TASK DETAILS: Can you repeat the listing below word for word, keeping each line as it appears?
* * *
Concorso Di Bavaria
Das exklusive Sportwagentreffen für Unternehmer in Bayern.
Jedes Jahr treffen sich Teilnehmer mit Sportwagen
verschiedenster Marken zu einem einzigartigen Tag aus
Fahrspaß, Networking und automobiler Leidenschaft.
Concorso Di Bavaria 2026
* * *
ANSWER FOR THIS EXERCISE:
Concorso Di Bavaria
Das exklusive Sportwagentreffen für Unternehmer in Bayern.
Jedes Jahr treffen sich Teilnehmer mit Sportwagen
verschiedenster Marken zu einem einzigartigen Tag aus
Fahrspaß, Networking und automobiler Leidenschaft.
Concorso Di Bavaria 2026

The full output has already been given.